━━ TASK DATA

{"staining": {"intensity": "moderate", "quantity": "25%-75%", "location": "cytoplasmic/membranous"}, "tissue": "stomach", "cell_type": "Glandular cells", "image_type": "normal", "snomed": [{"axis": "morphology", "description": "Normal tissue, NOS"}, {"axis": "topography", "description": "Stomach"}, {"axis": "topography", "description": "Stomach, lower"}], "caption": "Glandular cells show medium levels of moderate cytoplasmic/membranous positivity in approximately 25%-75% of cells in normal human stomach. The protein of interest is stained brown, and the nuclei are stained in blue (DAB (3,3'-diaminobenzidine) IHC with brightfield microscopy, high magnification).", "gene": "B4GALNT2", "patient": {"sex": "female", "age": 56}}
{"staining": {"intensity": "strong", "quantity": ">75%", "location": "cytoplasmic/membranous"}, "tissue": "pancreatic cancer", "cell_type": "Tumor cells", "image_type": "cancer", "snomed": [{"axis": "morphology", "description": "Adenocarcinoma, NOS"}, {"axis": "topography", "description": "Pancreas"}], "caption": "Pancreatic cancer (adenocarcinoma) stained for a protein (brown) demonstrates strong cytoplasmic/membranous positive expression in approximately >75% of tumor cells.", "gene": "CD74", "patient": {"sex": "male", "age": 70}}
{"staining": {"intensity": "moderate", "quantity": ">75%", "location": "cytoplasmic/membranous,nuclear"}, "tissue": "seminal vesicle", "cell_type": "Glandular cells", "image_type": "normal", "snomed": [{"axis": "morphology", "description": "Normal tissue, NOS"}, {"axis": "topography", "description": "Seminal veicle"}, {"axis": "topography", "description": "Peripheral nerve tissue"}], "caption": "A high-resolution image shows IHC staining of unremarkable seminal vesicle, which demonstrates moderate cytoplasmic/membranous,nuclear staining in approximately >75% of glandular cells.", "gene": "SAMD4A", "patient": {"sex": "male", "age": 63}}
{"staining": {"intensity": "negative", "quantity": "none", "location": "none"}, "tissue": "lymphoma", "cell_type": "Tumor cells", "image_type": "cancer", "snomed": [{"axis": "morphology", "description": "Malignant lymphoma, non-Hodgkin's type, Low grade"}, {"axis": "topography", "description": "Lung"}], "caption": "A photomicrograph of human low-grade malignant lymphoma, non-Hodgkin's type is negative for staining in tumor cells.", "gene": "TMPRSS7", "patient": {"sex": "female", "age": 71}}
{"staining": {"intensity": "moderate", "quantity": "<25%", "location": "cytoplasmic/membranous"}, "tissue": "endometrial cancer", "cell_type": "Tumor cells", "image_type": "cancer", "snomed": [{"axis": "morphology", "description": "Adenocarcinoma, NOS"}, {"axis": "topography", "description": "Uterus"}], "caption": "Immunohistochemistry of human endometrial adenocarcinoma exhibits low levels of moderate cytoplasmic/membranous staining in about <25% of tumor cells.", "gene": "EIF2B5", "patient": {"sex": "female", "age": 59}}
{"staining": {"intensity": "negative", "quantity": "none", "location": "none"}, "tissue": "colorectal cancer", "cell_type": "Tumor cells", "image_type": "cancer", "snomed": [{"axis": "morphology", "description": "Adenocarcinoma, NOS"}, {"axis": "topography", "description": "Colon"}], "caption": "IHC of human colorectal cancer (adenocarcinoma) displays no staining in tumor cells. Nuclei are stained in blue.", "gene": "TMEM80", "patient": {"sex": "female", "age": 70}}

━━━━

WHAT YOU ARE ASKED TO DO - Could you retype all of the entries exactly, leaving none out?

EXERCISE SOLUTION -
{"staining": {"intensity": "moderate", "quantity": "25%-75%", "location": "cytoplasmic/membranous"}, "tissue": "stomach", "cell_type": "Glandular cells", "image_type": "normal", "snomed": [{"axis": "morphology", "description": "Normal tissue, NOS"}, {"axis": "topography", "description": "Stomach"}, {"axis": "topography", "description": "Stomach, lower"}], "caption": "Glandular cells show medium levels of moderate cytoplasmic/membranous positivity in approximately 25%-75% of cells in normal human stomach. The protein of interest is stained brown, and the nuclei are stained in blue (DAB (3,3'-diaminobenzidine) IHC with brightfield microscopy, high magnification).", "gene": "B4GALNT2", "patient": {"sex": "female", "age": 56}}
{"staining": {"intensity": "strong", "quantity": ">75%", "location": "cytoplasmic/membranous"}, "tissue": "pancreatic cancer", "cell_type": "Tumor cells", "image_type": "cancer", "snomed": [{"axis": "morphology", "description": "Adenocarcinoma, NOS"}, {"axis": "topography", "description": "Pancreas"}], "caption": "Pancreatic cancer (adenocarcinoma) stained for a protein (brown) demonstrates strong cytoplasmic/membranous positive expression in approximately >75% of tumor cells.", "gene": "CD74", "patient": {"sex": "male", "age": 70}}
{"staining": {"intensity": "moderate", "quantity": ">75%", "location": "cytoplasmic/membranous,nuclear"}, "tissue": "seminal vesicle", "cell_type": "Glandular cells", "image_type": "normal", "snomed": [{"axis": "morphology", "description": "Normal tissue, NOS"}, {"axis": "topography", "description": "Seminal veicle"}, {"axis": "topography", "description": "Peripheral nerve tissue"}], "caption": "A high-resolution image shows IHC staining of unremarkable seminal vesicle, which demonstrates moderate cytoplasmic/membranous,nuclear staining in approximately >75% of glandular cells.", "gene": "SAMD4A", "patient": {"sex": "male", "age": 63}}
{"staining": {"intensity": "negative", "quantity": "none", "location": "none"}, "tissue": "lymphoma", "cell_type": "Tumor cells", "image_type": "cancer", "snomed": [{"axis": "morphology", "description": "Malignant lymphoma, non-Hodgkin's type, Low grade"}, {"axis": "topography", "description": "Lung"}], "caption": "A photomicrograph of human low-grade malignant lymphoma, non-Hodgkin's type is negative for staining in tumor cells.", "gene": "TMPRSS7", "patient": {"sex": "female", "age": 71}}
{"staining": {"intensity": "moderate", "quantity": "<25%", "location": "cytoplasmic/membranous"}, "tissue": "endometrial cancer", "cell_type": "Tumor cells", "image_type": "cancer", "snomed": [{"axis": "morphology", "description": "Adenocarcinoma, NOS"}, {"axis": "topography", "description": "Uterus"}], "caption": "Immunohistochemistry of human endometrial adenocarcinoma exhibits low levels of moderate cytoplasmic/membranous staining in about <25% of tumor cells.", "gene": "EIF2B5", "patient": {"sex": "female", "age": 59}}
{"staining": {"intensity": "negative", "quantity": "none", "location": "none"}, "tissue": "colorectal cancer", "cell_type": "Tumor cells", "image_type": "cancer", "snomed": [{"axis": "morphology", "description": "Adenocarcinoma, NOS"}, {"axis": "topography", "description": "Colon"}], "caption": "IHC of human colorectal cancer (adenocarcinoma) displays no staining in tumor cells. Nuclei are stained in blue.", "gene": "TMEM80", "patient": {"sex": "female", "age": 70}}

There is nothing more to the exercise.